If the deadly virus was raging though wealthy countries, they said, medical agencies “would begin discussions with companies and labs developing these products and then make rapid decisions about which of them might be appropriate for compassionate use”.

“Experimental treatments shouldn’t be rolled out generally without prior safety testing,” they said in their statement, issued in London late on Tuesday.

“But in the face of the critical challenge in West Africa, the WHO and Western medical agencies should be helping countries weigh the risks and benefits of limited deployment of the best (drug and vaccine) candidates to those in the greatest need, while continuously monitoring safety and efficacy.”

Meanwhile,  the death rate so far in the world’s worst outbreak of Ebola is not as extreme as recorded in the past, but experts expect it to prove no less virulent in the end, once more victims succumb and the grim data is tallied up.

Latest figures from the World Health Organisation (WHO) record 1,603 cases of Ebola in the West African outbreak and 887 deaths, giving a death rate of just over 55 percent.

That is well below the 78.5 percent average death rate over 14 past outbreaks of the same virus, called the “Zaire strain” after the former name of the Democratic Republic of Congo where it was first detected in 1976. In some outbreaks the rate was up to 90 percent, according to WHO data.

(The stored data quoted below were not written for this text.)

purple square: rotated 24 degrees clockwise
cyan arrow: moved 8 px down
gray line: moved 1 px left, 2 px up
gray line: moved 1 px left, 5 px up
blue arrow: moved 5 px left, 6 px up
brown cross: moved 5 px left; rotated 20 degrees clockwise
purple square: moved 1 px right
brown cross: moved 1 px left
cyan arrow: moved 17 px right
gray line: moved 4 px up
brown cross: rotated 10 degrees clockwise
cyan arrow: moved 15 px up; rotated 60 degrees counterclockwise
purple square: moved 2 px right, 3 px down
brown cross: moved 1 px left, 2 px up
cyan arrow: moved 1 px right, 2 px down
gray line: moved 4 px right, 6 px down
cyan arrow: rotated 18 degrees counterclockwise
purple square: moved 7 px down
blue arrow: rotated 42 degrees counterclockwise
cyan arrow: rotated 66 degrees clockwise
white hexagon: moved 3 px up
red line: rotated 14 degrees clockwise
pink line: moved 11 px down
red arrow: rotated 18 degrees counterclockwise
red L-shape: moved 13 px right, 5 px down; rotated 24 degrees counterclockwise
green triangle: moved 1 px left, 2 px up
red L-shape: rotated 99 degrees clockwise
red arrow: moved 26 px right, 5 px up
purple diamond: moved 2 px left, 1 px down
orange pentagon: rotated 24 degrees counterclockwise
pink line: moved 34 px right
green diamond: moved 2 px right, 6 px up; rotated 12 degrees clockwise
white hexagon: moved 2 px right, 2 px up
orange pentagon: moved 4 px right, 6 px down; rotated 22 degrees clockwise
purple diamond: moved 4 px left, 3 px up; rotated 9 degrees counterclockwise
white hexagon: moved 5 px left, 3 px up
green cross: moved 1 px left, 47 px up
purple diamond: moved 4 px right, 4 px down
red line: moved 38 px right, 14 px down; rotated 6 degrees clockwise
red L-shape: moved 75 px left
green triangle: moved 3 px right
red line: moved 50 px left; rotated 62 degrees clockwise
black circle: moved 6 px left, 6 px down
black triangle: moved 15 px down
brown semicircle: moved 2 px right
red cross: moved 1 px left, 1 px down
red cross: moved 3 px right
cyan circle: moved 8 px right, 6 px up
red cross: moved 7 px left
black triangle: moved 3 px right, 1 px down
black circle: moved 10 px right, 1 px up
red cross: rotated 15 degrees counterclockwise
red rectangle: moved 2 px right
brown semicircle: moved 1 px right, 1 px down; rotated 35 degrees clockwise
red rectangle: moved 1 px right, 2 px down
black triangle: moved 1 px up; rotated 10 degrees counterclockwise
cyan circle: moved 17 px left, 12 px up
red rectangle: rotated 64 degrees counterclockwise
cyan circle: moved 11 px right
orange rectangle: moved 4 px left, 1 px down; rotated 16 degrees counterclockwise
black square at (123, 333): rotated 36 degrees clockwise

Experts say death rates for Ebola outbreaks can rise as the disease runs its course, which is what they now expect.
“This is partly a statistical thing about collecting death events, and also partly about the maturity of the outbreak”, said Derek Gatherer, a virologist at Britain’s University of Lancaster who has been following the outbreak since it started in February.

“The nearer we get to the end of the epidemic, the closer we would expect the fatality rate to correspond to the Zaire Ebola average of 80 percent”, he said. – Reuters.